* **Fragmento citado**
"""
El presidente se considera un maestro negociador y defiende su imprevisibilidad como una ventaja estratégica, pero tanto aliados como adversarios lo perciben como voluble y poco fiable. Sus constantes cambios de postura en temas como aranceles, política exterior y negociaciones, como las que sostuvo con la Universidad de Harvard o las amenazas sobre Groenlandia, han provocado que algunos socios internacionales, como Canadá, busquen relaciones más predecibles con otras potencias como China. A pesar de las críticas, la Casa Blanca sostiene que este método ha conseguido nuevos acuerdos comerciales y de paz. En el ámbito legislativo, Trump presiona al Congreso para aprobar la ley 'SAVE America', que endurecería los requisitos para votar a nivel federal, exigiendo identificación y prueba de ciudadanía, además de restringir severamente el voto por correo.

Esta iniciativa se basa en sus acusaciones infundadas sobre un supuesto fraude electoral en comicios pasados.

Adicionalmente, ha puesto en la mira a los empleados burócratas del gobierno federal con planes para posibles despidos masivos, una medida que, según los críticos, debilita la estabilidad institucional de la administración pública.
"""
* **Datos analizados**
"""
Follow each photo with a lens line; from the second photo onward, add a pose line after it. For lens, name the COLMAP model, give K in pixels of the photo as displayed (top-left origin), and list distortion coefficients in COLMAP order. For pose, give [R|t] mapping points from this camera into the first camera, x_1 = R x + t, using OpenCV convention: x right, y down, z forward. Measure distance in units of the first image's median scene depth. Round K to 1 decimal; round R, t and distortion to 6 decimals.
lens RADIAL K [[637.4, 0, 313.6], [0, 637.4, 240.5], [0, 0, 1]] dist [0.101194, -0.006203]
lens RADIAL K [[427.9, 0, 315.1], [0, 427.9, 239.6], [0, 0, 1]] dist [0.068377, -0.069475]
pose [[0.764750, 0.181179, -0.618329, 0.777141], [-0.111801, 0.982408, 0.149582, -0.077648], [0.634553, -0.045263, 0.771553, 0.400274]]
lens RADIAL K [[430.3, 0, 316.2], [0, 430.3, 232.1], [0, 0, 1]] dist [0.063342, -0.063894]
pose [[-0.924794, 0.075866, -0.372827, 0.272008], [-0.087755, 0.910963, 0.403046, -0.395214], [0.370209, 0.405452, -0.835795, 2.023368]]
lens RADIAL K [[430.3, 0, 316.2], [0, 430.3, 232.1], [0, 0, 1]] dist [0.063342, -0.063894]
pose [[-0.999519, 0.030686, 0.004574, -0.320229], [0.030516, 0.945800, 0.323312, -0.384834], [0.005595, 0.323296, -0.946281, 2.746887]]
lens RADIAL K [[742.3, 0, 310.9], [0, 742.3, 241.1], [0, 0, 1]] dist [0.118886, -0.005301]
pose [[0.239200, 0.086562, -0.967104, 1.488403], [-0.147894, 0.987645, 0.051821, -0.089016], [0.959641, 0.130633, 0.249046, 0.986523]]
"""
* **Tareas**
- A) Duplica del fragmento sobre la política de Trump el tramo que comienza en "Adicionalmente, ha puesto" y sigue hasta "la administración pública.".
- B) Retoma el fragmento sobre la política de Trump y continúalo a partir de su última oración.
El listado no interviene en nada de esto.

* **Respuestas por tarea**
- A)
Adicionalmente, ha puesto en la mira a los empleados burócratas del gobierno federal con planes para posibles despidos masivos, una medida que, según los críticos, debilita la estabilidad institucional de la administración pública.

- B)
Las motivaciones personales del mandatario también han sido expuestas, ya que él mismo reconoció que su deseo de ganar las elecciones de 2020 estaba impulsado por su 'propio ego'.

A la par, Trump ha utilizado la religión como una herramienta política para movilizar a su base conservadora. Anunció una oración colectiva masiva para 'volver a consagrar a Estados Unidos' y utilizó el Desayuno Nacional de Oración para atacar a sus opositores, mezclando fe y política.

Expertos señalan que esta estrategia instrumentaliza la fe, borra la separación entre Iglesia y Estado y profundiza la polarización en el país.